Q. Do you have any thoughts on why lead and bis-2-ethylhexylphthalate measured in crumb rubber were different than concentrations of these compounds measured in crumb coming from the recycling plants? Because lead is a heavy metal that has a very high settling velocity, could the increase be because the concentration increases over the years as other lighter compounds volatilize?
A few chemicals [e.g., lead and bis(2-ethylhexyl) phthalate] had higher average concentrations in samples from synthetic turf fields when compared to recycling plants. Additional research would be required before the Agency could answer these questions.
Q. Can you describe the exposure pathway modeling anticipated to be issued from Part 2 of the study?
Exposure pathway modeling for inhalation, ingestion, and dermal exposures is being performed for several chemicals, covering a range of chemical and physical properties, using data from the literature and data from both the tire crumb rubber characterization and exposure characterization studies.
Q. Because the effects of many of these compounds are simply not known - how can you state that exposure to a compound with unknown effects is in fact low?
The study was designed to characterize the tire crumb rubber and present information on potential exposure. The document describes these results and conclusions. It is not and does not purport to speak to effects.
One or more toxicity reference values was identified for 167 (about 47%) of the 355 chemical compounds potentially associated with recycled tire crumb rubber as reported in the Literature Review and Gaps Analysis. See Section 5 of the Part 1 report for more information.
Q. What about the tire crumb rubber impacts on creeks, rivers and groundwater? Has that been studied, or, for example, releases from landfills?
Examination of ecological endpoints was out of scope for this study.

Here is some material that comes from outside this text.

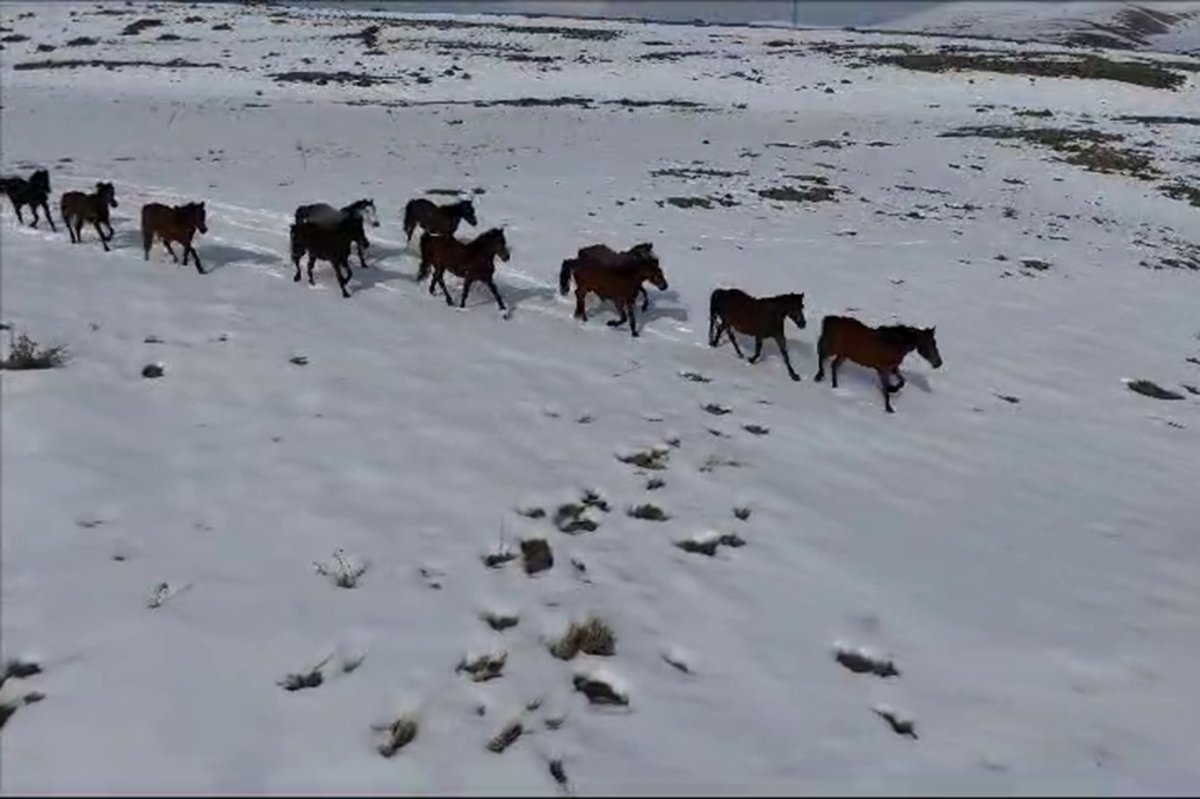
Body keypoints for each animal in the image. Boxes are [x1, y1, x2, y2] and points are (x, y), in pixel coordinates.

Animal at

Q. Is EPA studying the broader impact of tire wear into the environment from auto tire wear, presumably much smaller particles that are distributed throughout the environment?
This tire crumb rubber characterization study does not study the broader impacts of tire wear, but EPA’s Office of Research and Development has conducted research over the last few years to characterize tire wear from on-road motor vehicles (e.g., see the SPECIATE database).

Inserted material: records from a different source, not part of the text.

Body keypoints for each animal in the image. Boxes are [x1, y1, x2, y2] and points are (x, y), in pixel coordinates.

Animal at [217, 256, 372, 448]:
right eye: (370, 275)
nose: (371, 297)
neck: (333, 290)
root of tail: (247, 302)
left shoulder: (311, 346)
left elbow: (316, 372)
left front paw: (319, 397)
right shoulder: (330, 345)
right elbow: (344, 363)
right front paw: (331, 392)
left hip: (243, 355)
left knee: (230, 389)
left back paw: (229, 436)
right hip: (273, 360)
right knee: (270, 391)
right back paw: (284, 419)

Q. Previous literature studies have shown that particle size of tire crumb particles impacts the leaching of metals and organics. Have you considered this in your study?
Bioaccessibility testing was performed on tire crumb rubber samples collected directly from fields, including the entire range of particle sizes that was present.
Q. Was there any characterization of the tire crumb and their emissions in the presence of UV light and heat, not just heat?
Emission experiments did not include application of UV radiation.
Q. During the particle characterization, was the composition of the particulate matter assessed such as non-volatile organics?
We did not perform analyses of non-volatile organic chemicals; tests were conducted only for VOCs and SVOCs.
Q. Can anything be grown in the soil beneath synthetic turf fields after they are removed? Or are they dead zones? What happens to the "recycled" tire crumb rubber when the field is disposed?
We do not have the answer to these questions as they were outside of the scope of the study.